Hope leaped in my chest. “I can have a jess again?”
“I’ve studied it and consulted with Mews artificers over the courier lamps,” Bastian said. “When you were unleashed, you drained the jess completely. Now that its power has returned, we believe it will be as if it were newly created. You can have it back if you like, but anytime your Falconer unleashes you, you’ll have to take it off and give it at least a day to return to full strength before someone puts it on you again. And each time will be like the first time—you don’t need to have the same Falconer.”
“Which is good, because we’re certainly not inviting Aurelio back,” Kessa said with a shudder.
“In fact,” Foxglove said dryly, “I used that unfortunate incident as leverage to get the Mews to agree to a special exception. The Rookery can function as honorary Falconers in your case—so we don’t need to bring another outsider into our councils, or fear another betrayal. If you want this jess, you can have it today.”
“Yes. I want it.” I couldn’t keep my voice from trembling. Hells, they were going to make me cry, right here in front of everyone. I could touch people again. I wouldn’t have to wall myself away in some isolated tower after all.

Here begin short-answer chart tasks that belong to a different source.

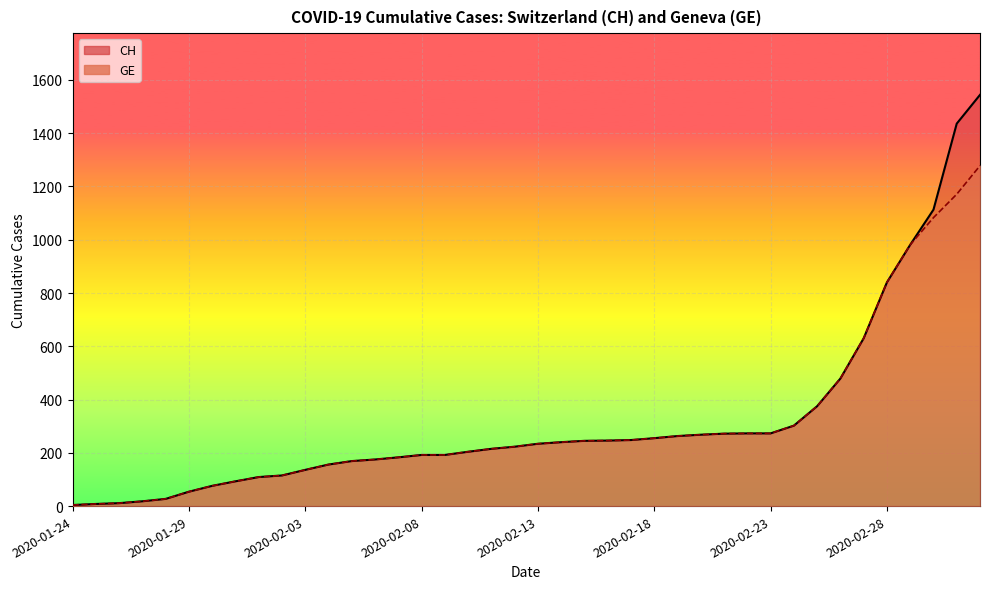

What is the label of the 13th point from the left?

2020-02-05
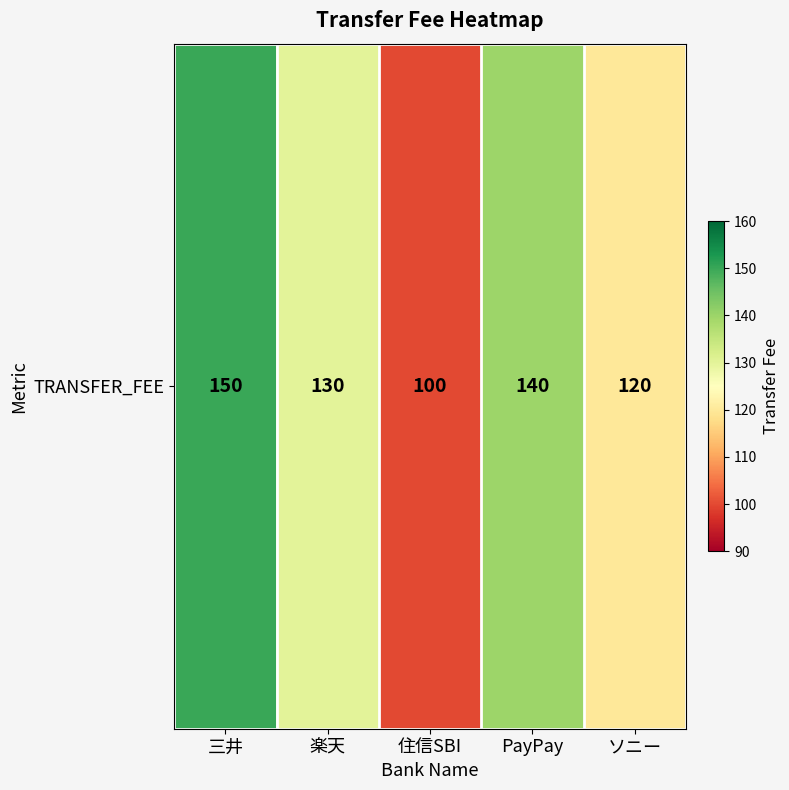

List the labels in order of value, smallest first.

住信SBI, ソニー, 楽天, PayPay, 三井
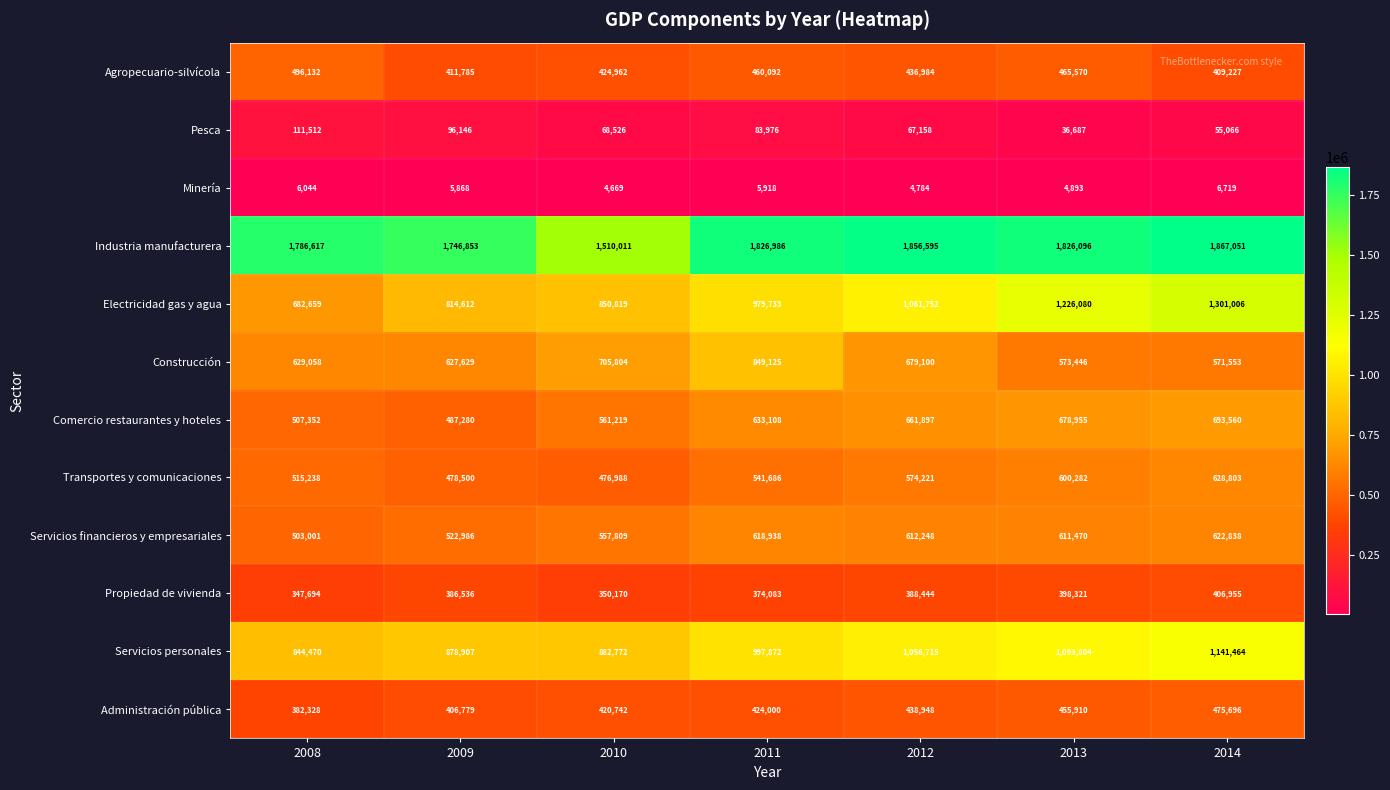

The value of Industria manufacturera at 2011 is 3138817. True or false?

False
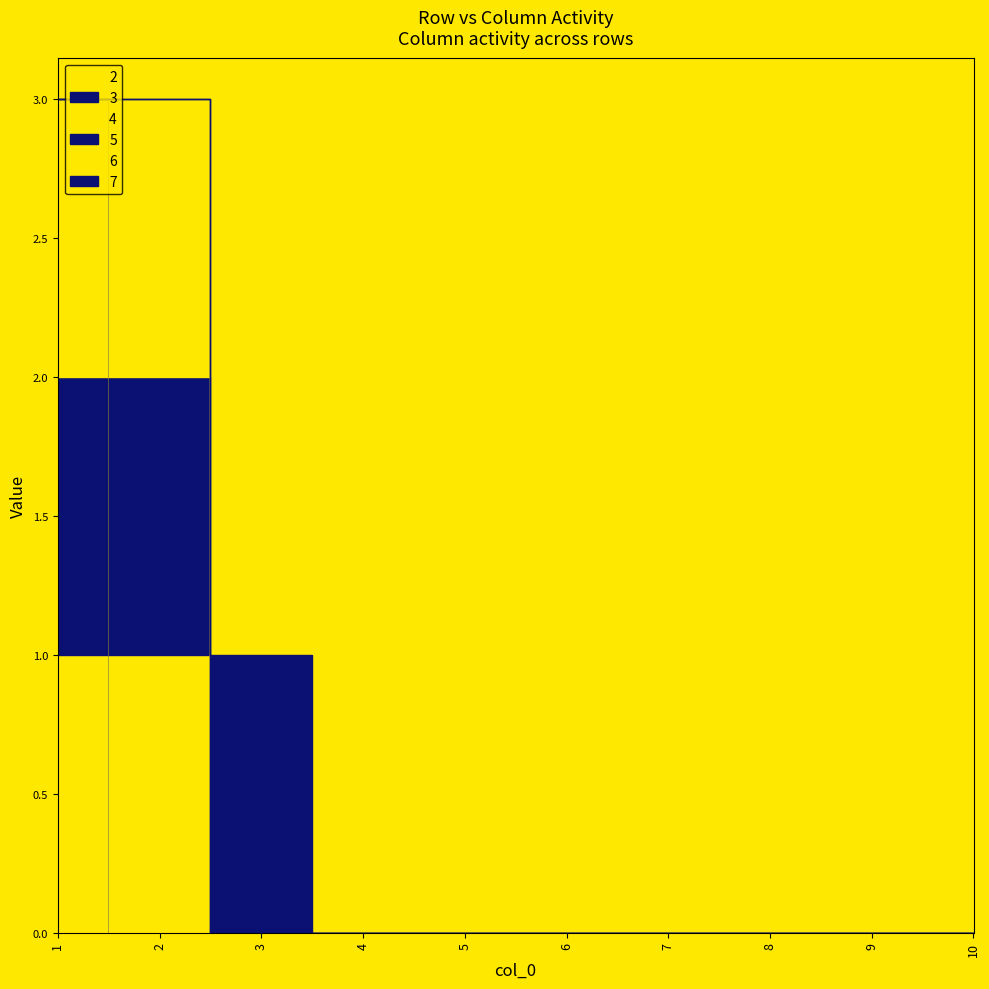

At which category does 6 reach its first local peak?

2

“Then the only question that remains is who you want for your Falconer,” Foxglove said, spreading his arms as if to encompass the entire Rookery. “At least for now. We can switch things around if, say, we need to split up—it’s downright convenient.”
This was real. They were going to let me stay with them, one of their company, and I wouldn’t have to hide on the fringes anymore. I’d lost my home, at least for now, and that wound wouldn’t stop bleeding until I could return to Morgrain; and whenever I thought of my grandmother, a black wave overwhelmed me. But I still had a place to belong, and people to belong to, in a way I’d never really had at Gloamingard with my own family.